In Part 1 of the Mortgage and Foreclosure Wrongdoing Road Map, I explained all the choke points for fraud, forgery and illegal activity that exist in the electronic mortgage registration system and in the Residential Mortgage Backed Securities schemes.

You’ll note that many of these securities were bought by municipalities to fund their operations and by pension funds to fund, well, pensions.

If you found widespread fraud in the administration of the many of the underlying mortgages which were under foreclosure and discovered as well that the document trail for many of these loans has been so severely compromised that the loans may have no value at all, you may be very concerned that the pension funds and municipalities’ investments may be harmed.

This may not be a primary concern as the harm has already happened and you can’t make it much worse. The entire RMBS system — from origination through securitization, ending in individual foreclosures — was all about generating money for the banks and servicers through fees, not about generating money for the investors through repayment of principal and interest.

If you want to help the investors, get the banks to enter into consent decrees involving cramdown, i.e. mandatory write down of principle and interest to produce a monthly payment that is no more than 25-30% of the homeowner’s income. This will put a firm floor under the downward spiraling housing market and restore liquidity to that market; home owners and potential home buyers will feel more at ease knowing that the housing market will be more stable and prices less likely to crash.

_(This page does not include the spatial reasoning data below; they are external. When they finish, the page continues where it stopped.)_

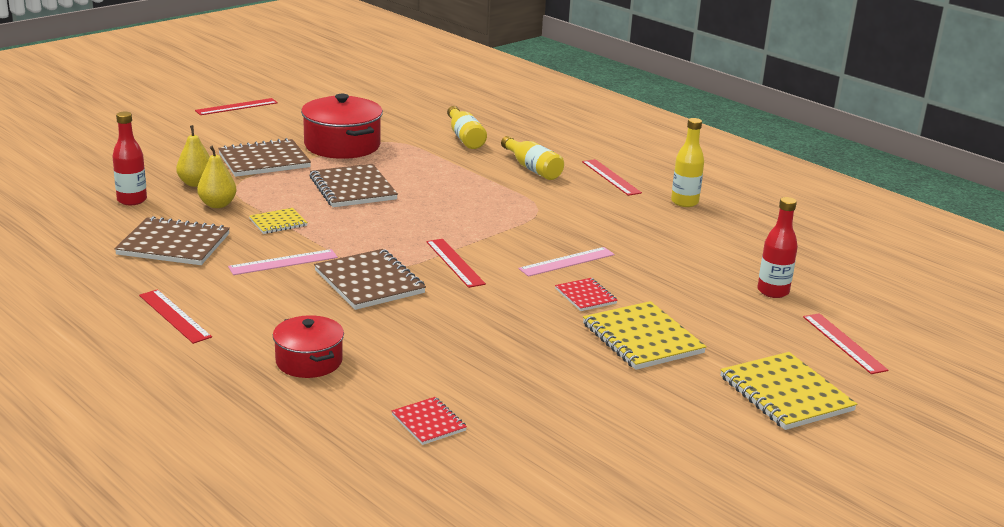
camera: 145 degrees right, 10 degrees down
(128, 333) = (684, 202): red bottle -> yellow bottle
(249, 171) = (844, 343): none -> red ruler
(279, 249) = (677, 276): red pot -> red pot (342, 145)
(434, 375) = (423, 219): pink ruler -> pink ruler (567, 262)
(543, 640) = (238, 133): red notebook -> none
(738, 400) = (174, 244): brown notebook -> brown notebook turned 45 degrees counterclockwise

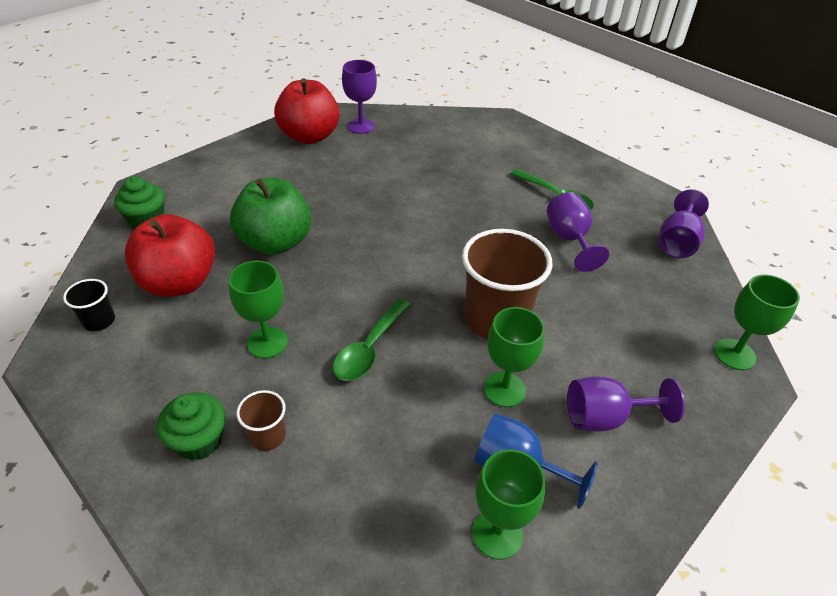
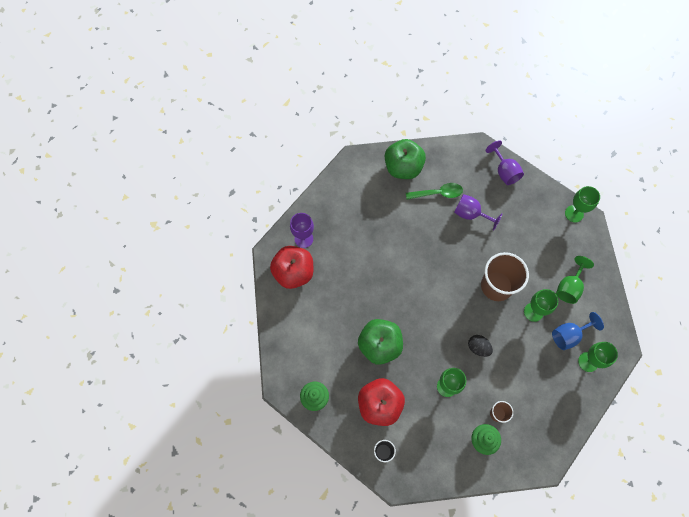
camera: 50 degrees left, 25 degrees up
(369, 348) = (478, 348): green spoon -> black egg
(548, 156) = (403, 168): none -> green apple
(605, 417) = (569, 287): purple goblet -> green goblet

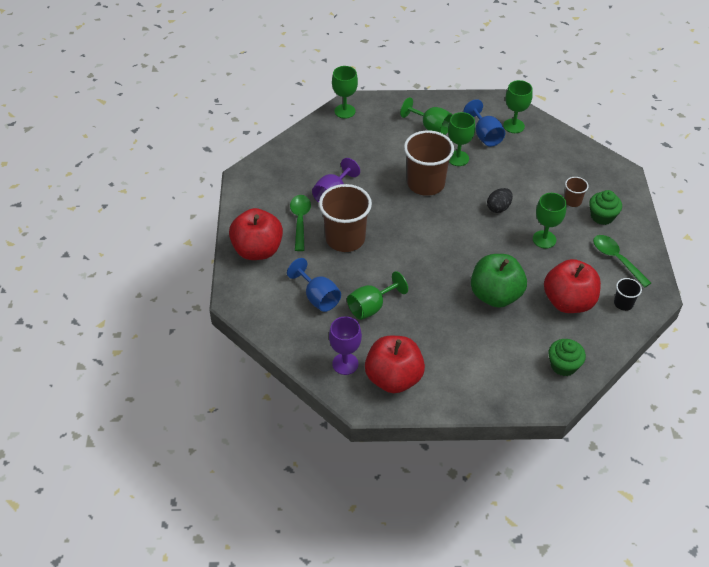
camera: 85 degrees left, 20 degrees down
(357, 253) = (371, 307): none -> green goblet
(362, 214) = (318, 297): none -> blue goblet
(403, 168) = (257, 250): green apple -> red apple
(424, 228) = (345, 239): none -> brown cup
(433, 449) = (616, 259): none -> green spoon
(504, 171) = (281, 159): purple goblet -> none

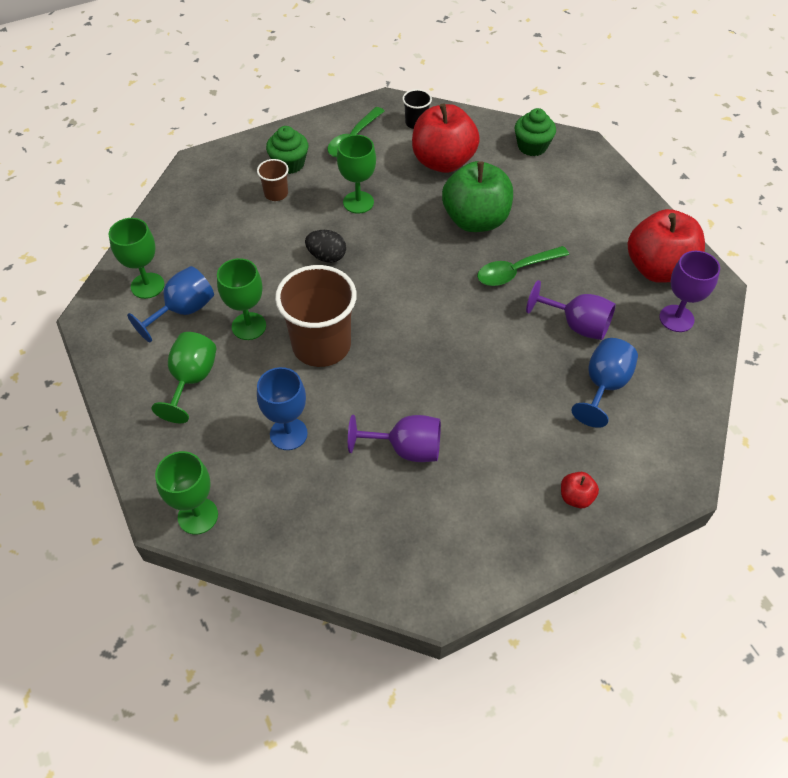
camera: 115 degrees left, 5 degrees up
(257, 250) = (576, 497): red apple -> red apple, size x0.42
(300, 220) = (484, 468): green spoon -> green spoon (515, 271)
(345, 239) = (483, 398): brown cup -> none
(371, 307) = (576, 325): green goblet -> purple goblet
(372, 153) = (288, 434): none -> blue goblet

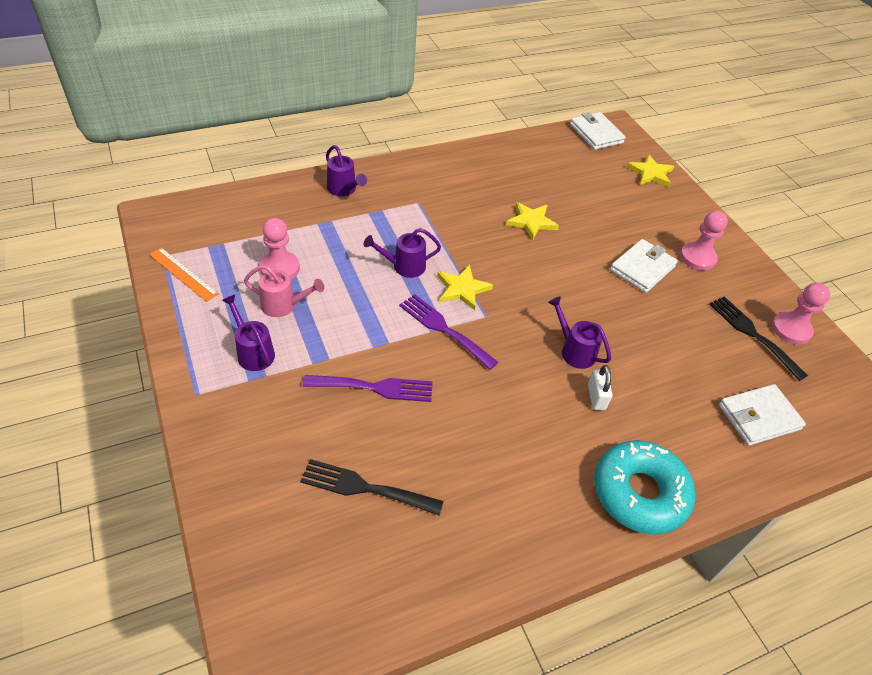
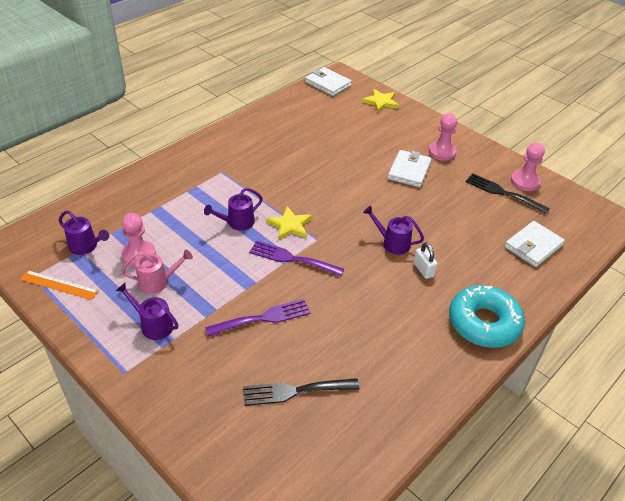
camera: 20 degrees left, 5 degrees down
(344, 190) = (157, 179): purple watering can -> purple watering can (86, 247)
(531, 222) = (314, 161): yellow star -> none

It will also allow the investors a much larger return than foreclosure, where most of the auction price is eaten up with fees and expenses leaving the investors with pennies today and nothing in the future.

Forcing foreclosure without any good faith attempt at mortgage modification — not that bait-and-switch con known as HAMP — benefits the servicers at the expense of the pension funds and other innocent investors. Under such conflict of interest, and on such a grand scale, it might even be that the bad faith decision to seek foreclosure itself is chargable as fraud.

Oh, and I hope you are aware this is not confined to GMAC, right?